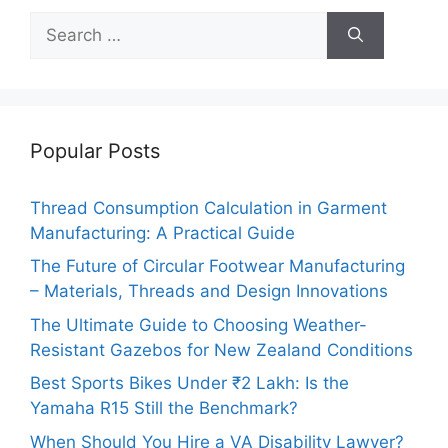
Search
for:
Popular Posts
Thread Consumption Calculation in Garment
Manufacturing: A Practical Guide
The Future of Circular Footwear Manufacturing
– Materials, Threads and Design Innovations
The Ultimate Guide to Choosing Weather-
Resistant Gazebos for New Zealand Conditions
Best Sports Bikes Under ₹2 Lakh: Is the
Yamaha R15 Still the Benchmark?
When Should You Hire a VA Disability Lawyer?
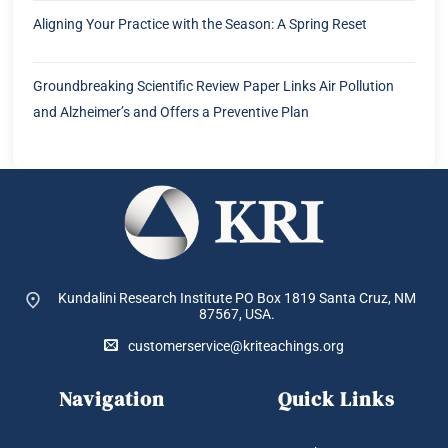
Aligning Your Practice with the Season: A Spring Reset
Groundbreaking Scientific Review Paper Links Air Pollution
and Alzheimer’s and Offers a Preventive Plan
Kundalini Research Institute PO Box 1819
Santa Cruz, NM
87567, USA.
customerservice@kriteachings.org
Navigation
Quick Links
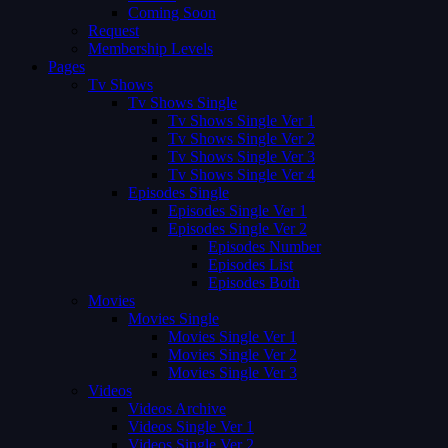
Coming Soon
Request
Membership Levels
Pages
Tv Shows
Tv Shows Single
Tv Shows Single Ver 1
Tv Shows Single Ver 2
Tv Shows Single Ver 3
Tv Shows Single Ver 4
Episodes Single
Episodes Single Ver 1
Episodes Single Ver 2
Episodes Number
Episodes List
Episodes Both
Movies
Movies Single
Movies Single Ver 1
Movies Single Ver 2
Movies Single Ver 3
Videos
Videos Archive
Videos Single Ver 1
Videos Single Ver 2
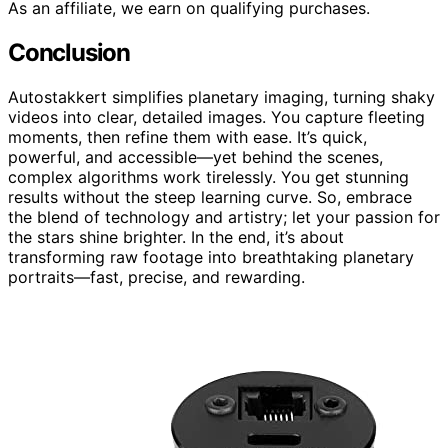
As an affiliate, we earn on qualifying purchases.
Conclusion
Autostakkert simplifies planetary imaging, turning shaky
videos into clear, detailed images. You capture fleeting
moments, then refine them with ease. It’s quick,
powerful, and accessible—yet behind the scenes,
complex algorithms work tirelessly. You get stunning
results without the steep learning curve. So, embrace
the blend of technology and artistry; let your passion for
the stars shine brighter. In the end, it’s about
transforming raw footage into breathtaking planetary
portraits—fast, precise, and rewarding.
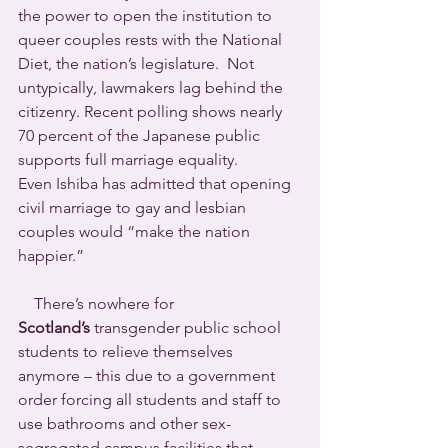
the power to open the institution to 
queer couples rests with the National 
Diet, the nation’s legislature.  Not 
untypically, lawmakers lag behind the 
citizenry. Recent polling shows nearly 
70 percent of the Japanese public 
supports full marriage equality.
Even Ishiba has admitted that opening 
civil marriage to gay and lesbian 
couples would “make the nation 
happier.”
    There’s nowhere for 
Scotland’s
 transgender public school 
students to relieve themselves 
anymore – this due to a government 
order forcing all students and staff to 
use bathrooms and other sex-
segregated campus facilities that 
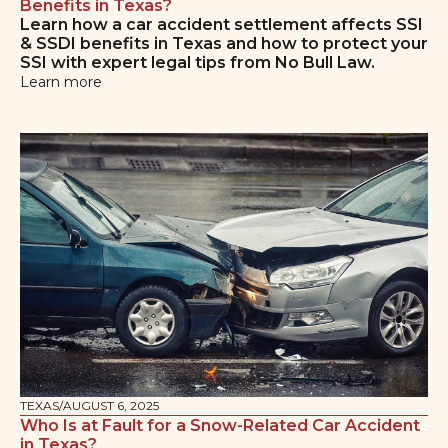
Benefits in Texas?
Learn how a car accident settlement affects SSI
& SSDI benefits in Texas and how to protect your
SSI with expert legal tips from No Bull Law.
Learn more
TEXAS
/
AUGUST 6, 2025
Who Is at Fault for a Snow-Related Car Accident
in Texas?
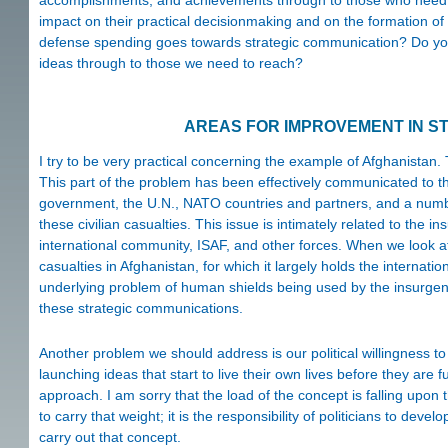
accomplishments, and achievements through to those who need or 
impact on their practical decisionmaking and on the formation of
defense spending goes towards strategic communication? Do you t
ideas through to those we need to reach?
AREAS FOR IMPROVEMENT IN S
I try to be very practical concerning the example of Afghanistan. 
This part of the problem has been effectively communicated to the
government, the U.N., NATO countries and partners, and a numb
these civilian casualties. This issue is intimately related to the i
international community, ISAF, and other forces. When we look at 
casualties in Afghanistan, for which it largely holds the internation
underlying problem of human shields being used by the insurgency,
these strategic communications.
Another problem we should address is our political willingness t
launching ideas that start to live their own lives before they are
approach. I am sorry that the load of the concept is falling upon
to carry that weight; it is the responsibility of politicians to d
carry out that concept.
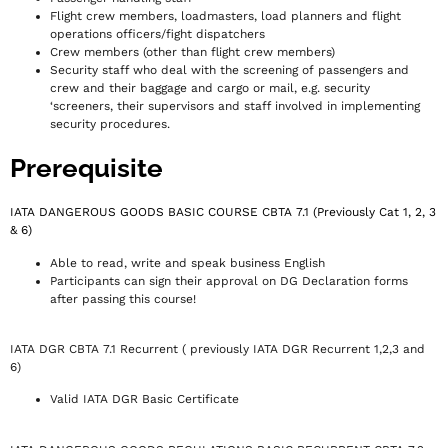
Flight crew members, loadmasters, load planners and flight
operations officers/fight dispatchers
Crew members (other than flight crew members)
Security staff who deal with the screening of passengers and
crew and their baggage and cargo or mail, e.g. security
‘screeners, their supervisors and staff involved in implementing
security procedures.
Prerequisite
IATA DANGEROUS GOODS BASIC COURSE CBTA 7.1 (Previously Cat 1, 2, 3
& 6)
Able to read, write and speak business English
Participants can sign their approval on DG Declaration forms
after passing this course!
IATA DGR CBTA 7.1 Recurrent ( previously IATA DGR Recurrent 1,2,3 and
6)
Valid IATA DGR Basic Certificate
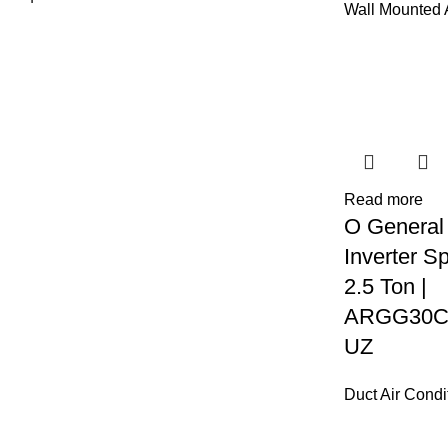
Wall Mounted
Read more
O General
Inverter Sp
2.5 Ton |
ARGG30C
UZ
Duct Air Condi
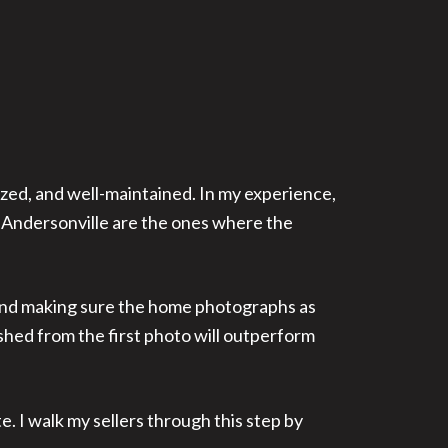
ized, and well-maintained. In my experience,
 Andersonville are the ones where the
, and making sure the home photographs as
shed from the first photo will outperform
e. I walk my sellers through this step by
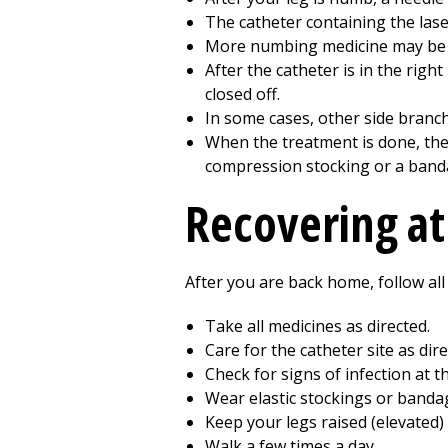
The catheter containing the laser
More numbing medicine may be i
After the catheter is in the righ
closed off.
In some cases, other side branch
When the treatment is done, the 
compression stocking or a band
Recovering a
After you are back home, follow all
Take all medicines as directed.
Care for the catheter site as dire
Check for signs of infection at t
Wear elastic stockings or bandag
Keep your legs raised (elevated) 
Walk a few times a day.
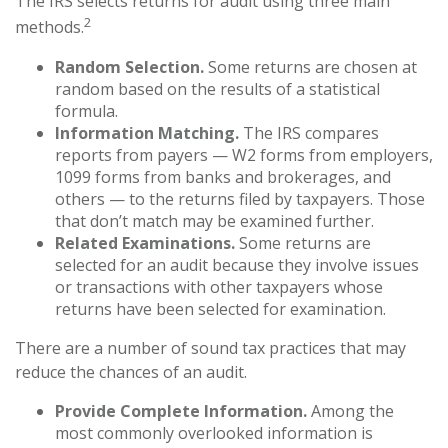
The IRS selects returns for audit using three main
2
methods.
Random Selection.
Some returns are chosen at
random based on the results of a statistical
formula.
Information Matching.
The IRS compares
reports from payers — W2 forms from employers,
1099 forms from banks and brokerages, and
others — to the returns filed by taxpayers. Those
that don’t match may be examined further.
Related Examinations.
Some returns are
selected for an audit because they involve issues
or transactions with other taxpayers whose
returns have been selected for examination.
There are a number of sound tax practices that may
reduce the chances of an audit.
Provide Complete Information.
Among the
most commonly overlooked information is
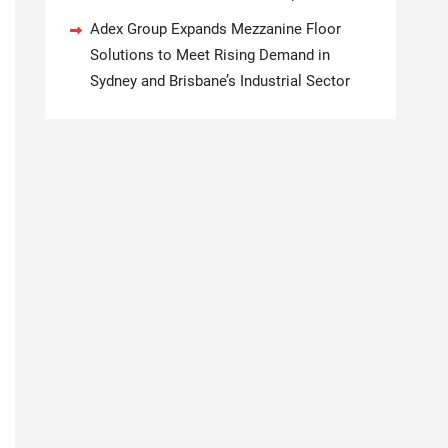
Adex Group Expands Mezzanine Floor
Solutions to Meet Rising Demand in
Sydney and Brisbane’s Industrial Sector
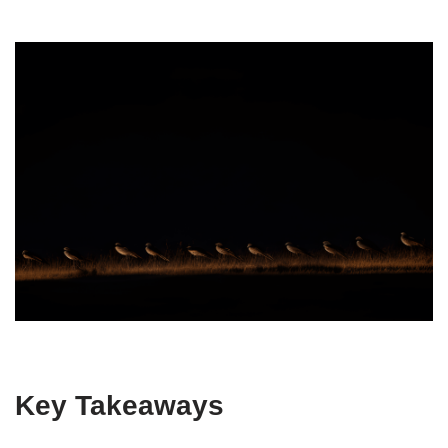
Key Takeaways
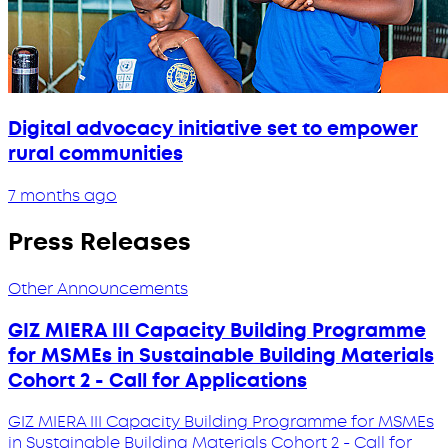
Digital advocacy initiative set to empower
rural communities
7 months ago
Press Releases
Other Announcements
GIZ MIERA III Capacity Building Programme
for MSMEs in Sustainable Building Materials
Cohort 2 - Call for Applications
GIZ MIERA III Capacity Building Programme for MSMEs
in Sustainable Building Materials Cohort 2 - Call for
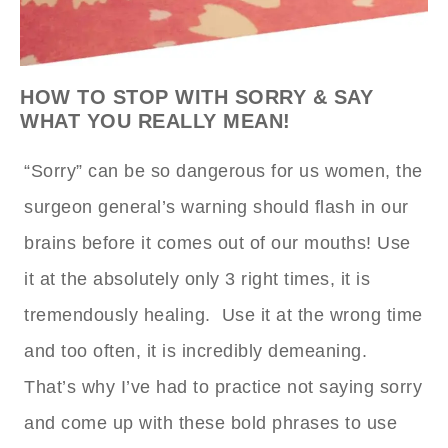
HOW TO STOP WITH SORRY & SAY
WHAT YOU REALLY MEAN!
“Sorry” can be so dangerous for us women, the
surgeon general’s warning should flash in our
brains before it comes out of our mouths! Use
it at the absolutely only 3 right times, it is
tremendously healing. Use it at the wrong time
and too often, it is incredibly demeaning.
That’s why I’ve had to practice not saying sorry
and come up with these bold phrases to use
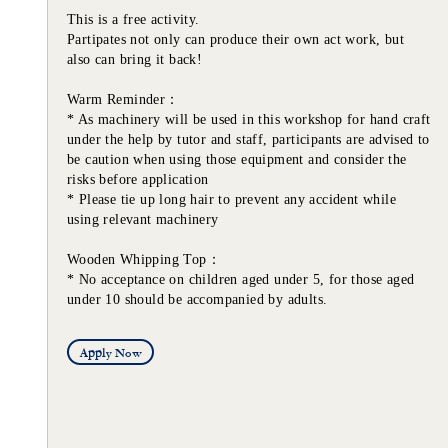
This is a free activity.
Partipates not only can produce their own act work, but
also can bring it back!
Warm Reminder：
* As machinery will be used in this workshop for hand craft
under the help by tutor and staff, participants are advised to
be caution when using those equipment and consider the
risks before application
* Please tie up long hair to prevent any accident while
using relevant machinery
Wooden Whipping Top：
* No acceptance on children aged under 5, for those aged
under 10 should be accompanied by adults.
Apply Now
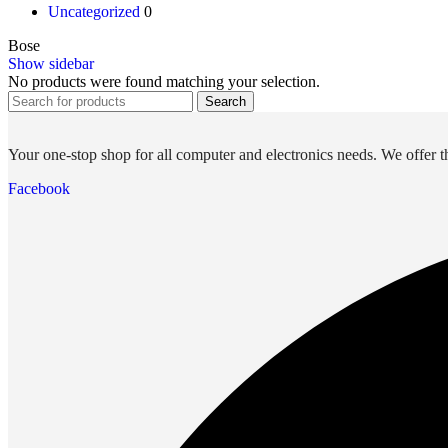
Uncategorized
0
Future PC.
Bose
Show sidebar
No products were found matching your selection.
Read more
Search
PRINTERS & SCANNERS
Scanners
Your one-stop shop for all computer and electronics needs. We offer th
Document Scanners
Facebook
Photo Scanners
Printers
Inkjet Printers
Laser Printers
Multifunction Printers
See Every Detail .
Play Every Moment
Shop Now
ACCESSORIES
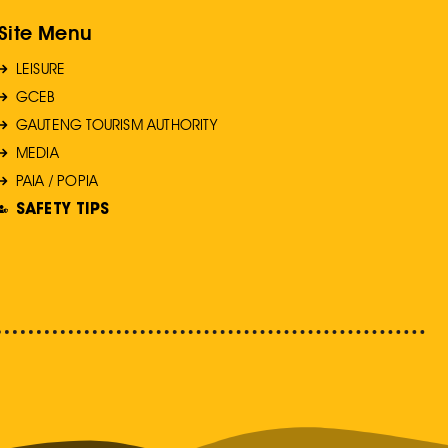
Site Menu
LEISURE
GCEB
GAUTENG TOURISM AUTHORITY
MEDIA
PAIA / POPIA
SAFETY TIPS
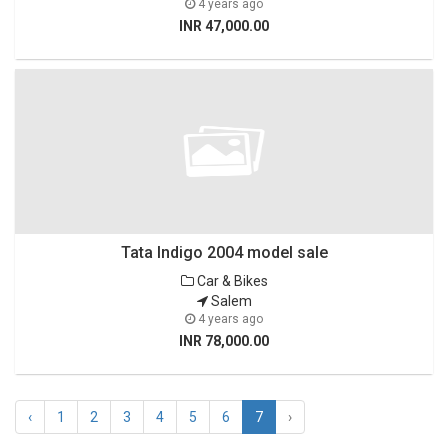
4 years ago
INR 47,000.00
Tata Indigo 2004 model sale
Car & Bikes
Salem
4 years ago
INR 78,000.00
‹
1
2
3
4
5
6
7
›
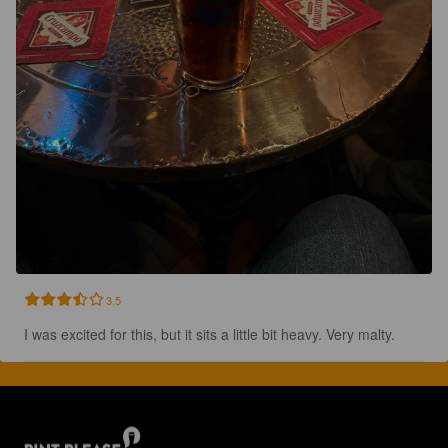
3.5
I was excited for this, but it sits a little bit heavy. Very malty.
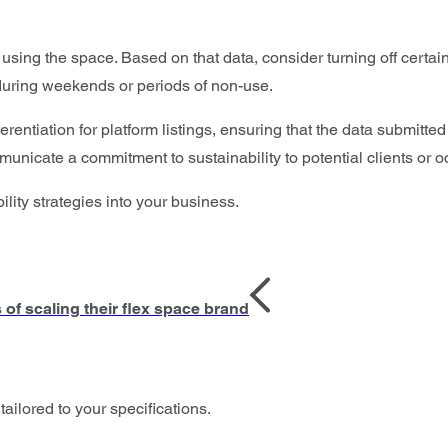
sing the space. Based on that data, consider turning off certa
 during weekends or periods of non-use.
erentiation for platform listings, ensuring that the data submitte
municate a commitment to sustainability to potential clients or 
ility strategies into your business.
f scaling their flex space brand
tailored to your specifications.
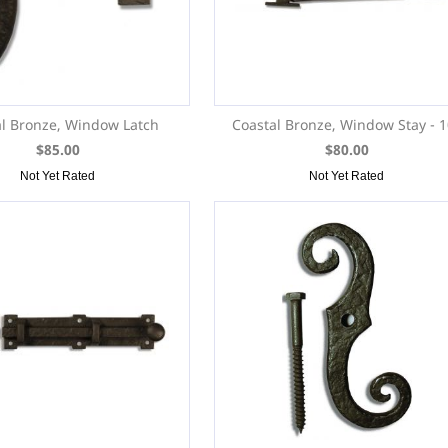
l Bronze, Window Latch
Coastal Bronze, Window Stay - 
$85.00
$80.00
Not Yet Rated
Not Yet Rated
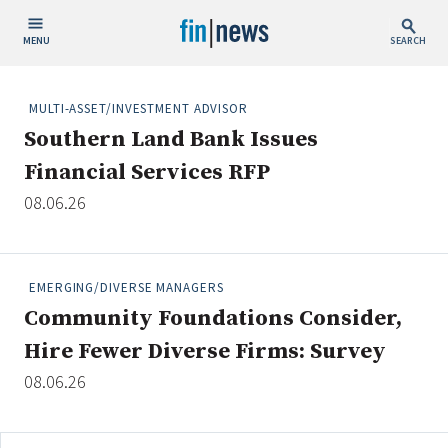
MENU
SEARCH
Publish Date
MULTI-ASSET/INVESTMENT ADVISOR
Southern Land Bank Issues
Today
Financial Services RFP
This Week
08.06.26
This Month
This Year
EMERGING/DIVERSE MANAGERS
Custom Date Range
Community Foundations Consider,
Hire Fewer Diverse Firms: Survey
08.06.26
People / Industry News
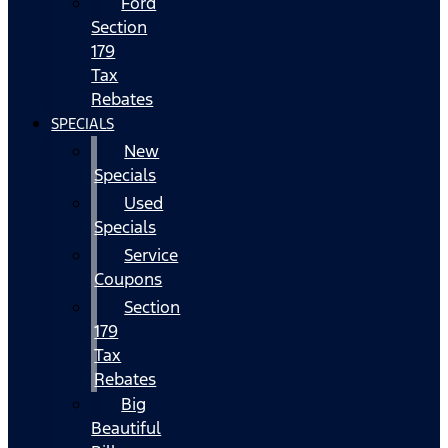
Ford
Section
179
Tax
Rebates
SPECIALS
New
Specials
Used
Specials
Service
Coupons
Section
179
Tax
Rebates
Big
Beautiful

——————

_JOB_
Copy everything in the records above from the line containing "Key Takeaways" down to the line containing "in Sustainable Building Materials Cohort", both lines included, character for character. Leave the pictures out of your copy.

_SOLVED PROBLEM_
Key Takeaways
Digital advocacy initiative set to empower
rural communities
7 months ago
Press Releases
Other Announcements
GIZ MIERA III Capacity Building Programme
for MSMEs in Sustainable Building Materials
Cohort 2 - Call for Applications
GIZ MIERA III Capacity Building Programme for MSMEs
in Sustainable Building Materials Cohort 2 - Call for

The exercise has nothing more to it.